Bir alıntı okudum çok sevdiğim ve saydığım bir dostumun paylaşımında. Harika bir alıntıydı, günümüz içinde derslerle doluydu. Her şeyin alt üst olduğu, hatta bittiği, acıların her geçen gün biraz daha arttığı bir ortamda geleceğe nasıl bakmamız gerektiğinin işaret fişeği idi adeta! İzin verirseniz eğer “Dört Mum” adındaki bu öyküyü paylaşacağım sizlerle. “Dört tane mum usul usul yanıyordu. Ortalık o kadar sessizdi ki, mumların konuşmalarını duyabiliyordunuz. Birinci mum dedi ki: “Ben BARIŞ’ım. Ama kimse benim yanmama yardımcı olmuyor. Sanırım yakında söneceğim.” Alevi hızla azaldı ve sonunda tamamen söndü. İkinci mum: “Ben VEFA’yım! Ne yazık ki artık vazgeçilmez değilim. Onun için bundan sonra yanıp durmamın bir anlamı kalmadı.” Sözlerini tamamladığında esen hafif bir rüzgâr onu tamamen söndürdü. Sırası geldiğinde üçüncü mum, hüzünlü bir sesle dedi ki: ”Ben SEVGİ’yim. Yanacak gücüm kalmadı. İnsanlar beni unuttu, değerimi anlamıyorlar.
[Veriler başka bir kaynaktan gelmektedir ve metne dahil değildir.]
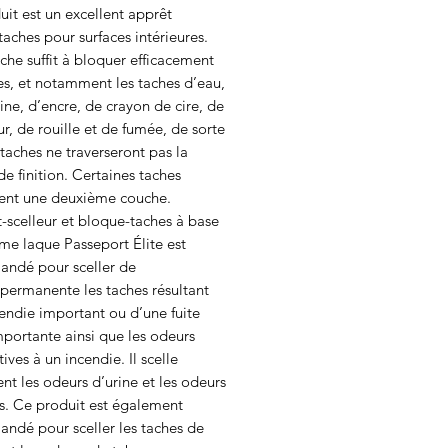
it est un excellent apprêt
aches pour surfaces intérieures.
he suffit à bloquer efficacement
es, et notamment les taches d’eau,
ine, d’encre, de crayon de cire, de
, de rouille et de fumée, de sorte
taches ne traverseront pas la
e finition. Certaines taches
tent une deuxième couche.
-scelleur et bloque-taches à base
e laque Passeport Élite est
ndé pour sceller de
permanente les taches résultant
endie important ou d’une fuite
portante ainsi que les odeurs
ives à un incendie. Il scelle
t les odeurs d’urine et les odeurs
s. Ce produit est également
ndé pour sceller les taches de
En yakınlarını sevmeyi bile unuttular.” Sevgi de daha fazla beklemeden sönüp gitti.
Ansızın ! Odaya bir çocuk girdi ve üç mumun da yanmadığını gördü. “Neden yanmıyorsunuz? Sizin sonsuza kadar yanmanız gerekmiyor muydu?” dedi.
O zaman dördüncü mum konuşmaya başladı:
“Korkma, ben yandığım süre öteki mumları da yeniden yakabiliriz. Ben UMUT’um.”
Çocuk parlayan gözlerle UMUT mumunu aldı ve öteki mumları birer birer yaktı.”
Umut mumu yandığı sürece hangi mum sönerse sönsün yeniden yakar bu millet. Karanlıklar aydınlanır, yaralar sarılı ve hasta silkinir ayağa kalkar.
Daha iki gün önce yazmıştım şu satırları:
“Sadece zaferlerle gelmez kenetlenme, hatta ondan da önce felaketlerle gelir. Felaket dayanışmayı ve birleşmeyi ardından da kaçınılmaz zaferi getirir.
Birinci Dünya Savaşı’nın ağır yenilgisi ve Mondros Silah Bırakışmasının yüzkarası olmasaydı ne Sakarya olurdu, ne de Dumlupınar. Sevr’in utancını Lozan silmiştir.”
Biz bu depremin yaralarını da sararız, yeter ki birileri ısrarla ve inatla basit politik hesaplarla bizleri ayrıştırmaya kalkmasın. Yeter ki birileri yasaların çiğnenmek için değil uygulanmak ama bizden sizden ayrımı yapmadan uygulanmak için konulduğunu unutmasın.
Bir fırsattır yeniden ahlak yoluna dönüş için bu felaket. Çalmadan çırpmadan, çalmaya çırpmaya göz yummadan, arsızlık uğursuzluk yapmadan çalışmak ve yönetmek için.
Bir fırsattır riyasız, yalansız, kinsiz ve kibirsiz yeni bir sosyal düzene adım atmak ve senin benim bizim oğlan/bizim kız yerine “iyi-dürüst-bilgili-liyakatli” bir kadro kurmak için.